3. Beauty is what it always was: see, you’re not as fat as you thought you were, and your eyebrows are actually very well-formed, and your lips could almost be described as full and sexy!
I respect Dove for trying, I really do. The problem is that a beauty product manufacturer depends on its audience wanting to be beautiful. And try as it might to convey that beauty comes from within, that’s not where it’s going to make its money – and, actually, it keeps failing miserably, every single time.
LOVELY, said a choir of clued-in, sensible, politically-conscious women on Twitter, and I died a little inside. ‘Dove is committed to building positive self-esteem and inspiring all women and girls to reach their full potential,’ reads the copy on the campaign site.
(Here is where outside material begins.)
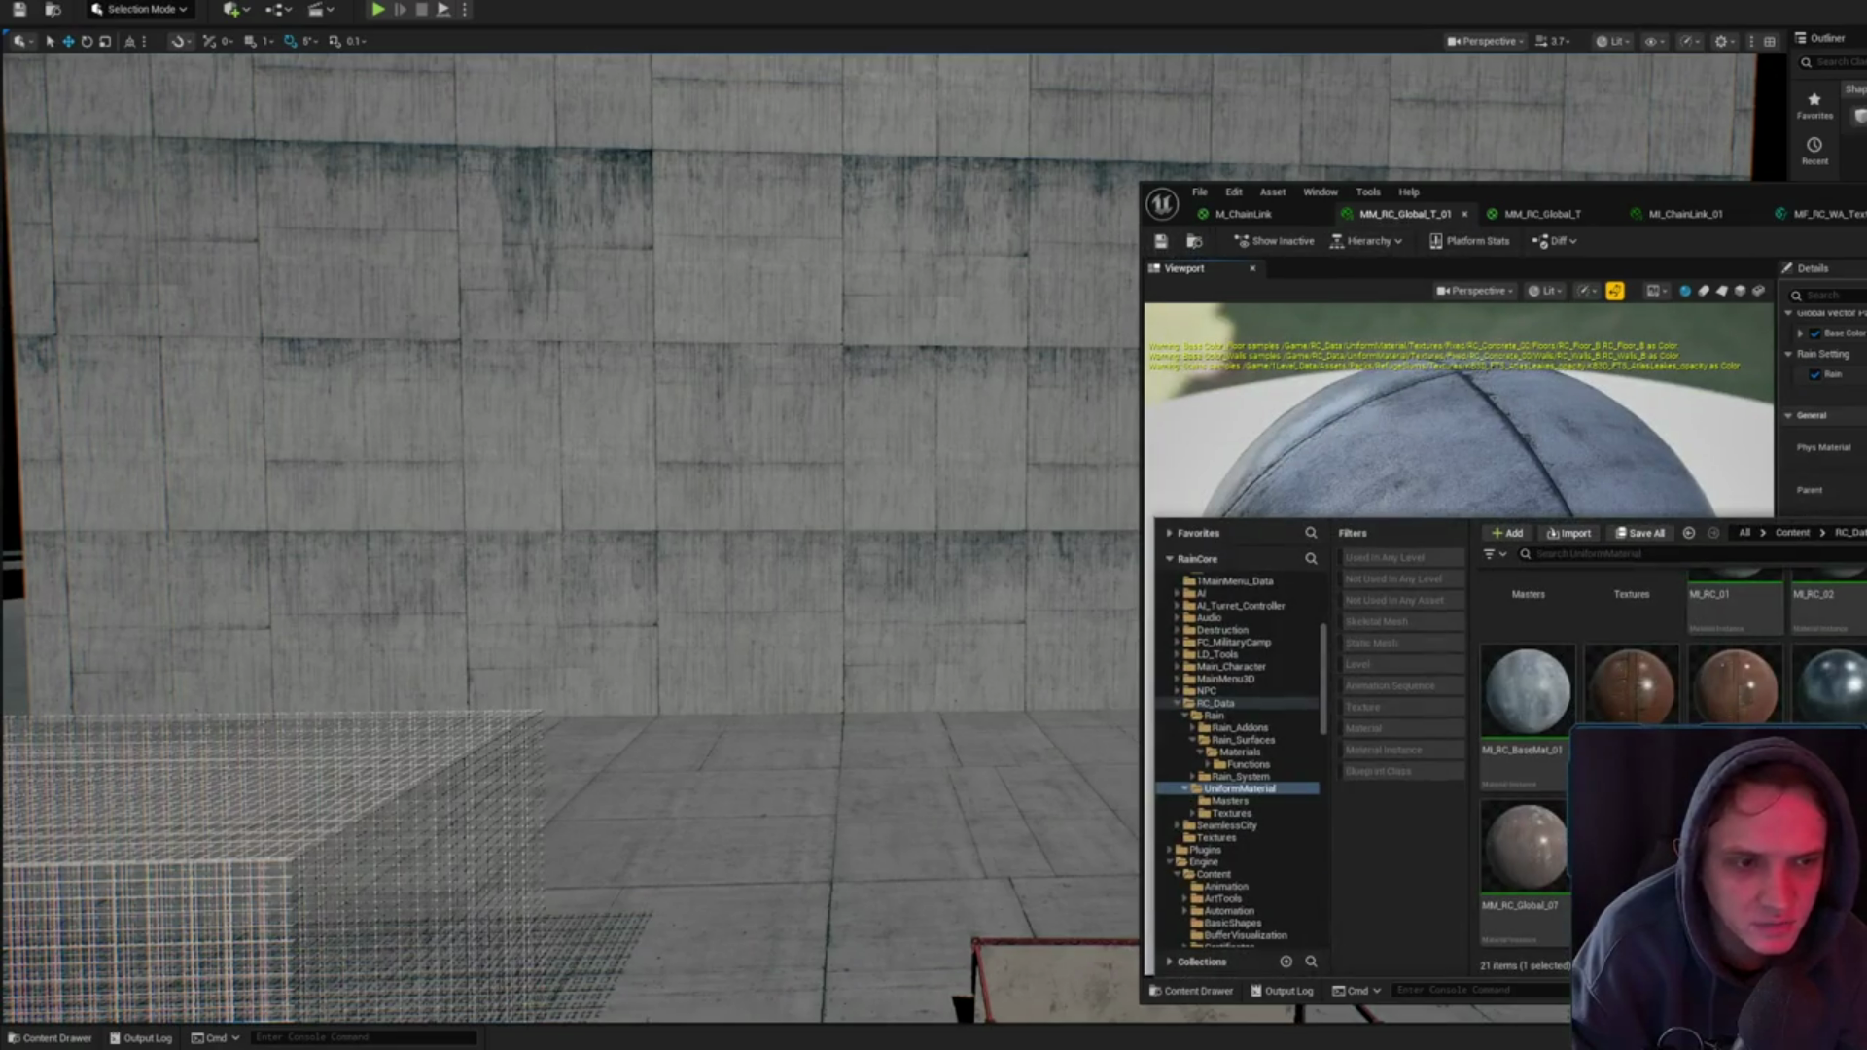
key("ctrl+space")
It’s bullshit. Don’t buy it, girls. They’re part of an industry that makes money off your sense of inadequacy, and no matter how beautiful you are, they’ll keep doing it.
Women are their own worst beauty critics – mad, eh? No, not remotely. There’s nothing mad or surprising or shocking about the fact that people who are bombarded day in and day out with images creating an unobtainable ideal become experts at finding and focusing on their own flaws. It’s no wonder if, in a world where modelling agencies find their future stars outside anorexia clinics, women start to become both paranoid and neurotic.
I won’t judge anyone with an interest in beauty, but let’s not pretend it’s anything but shallow. And Dove, don’t you dare suggest that the hatred comes from within. It’s being handed down to us from a never-ending supply, sustained by companies just like you.
Well said Linnea!! I believe that if every woman were to wake up tomorrow and decide to love herself and her body unconditionally, the planet would literally shift on it’s axis the impact would be so huge. So much money is made globally out of ensuring that the female race feels bad about itself, it makes me utterly sick.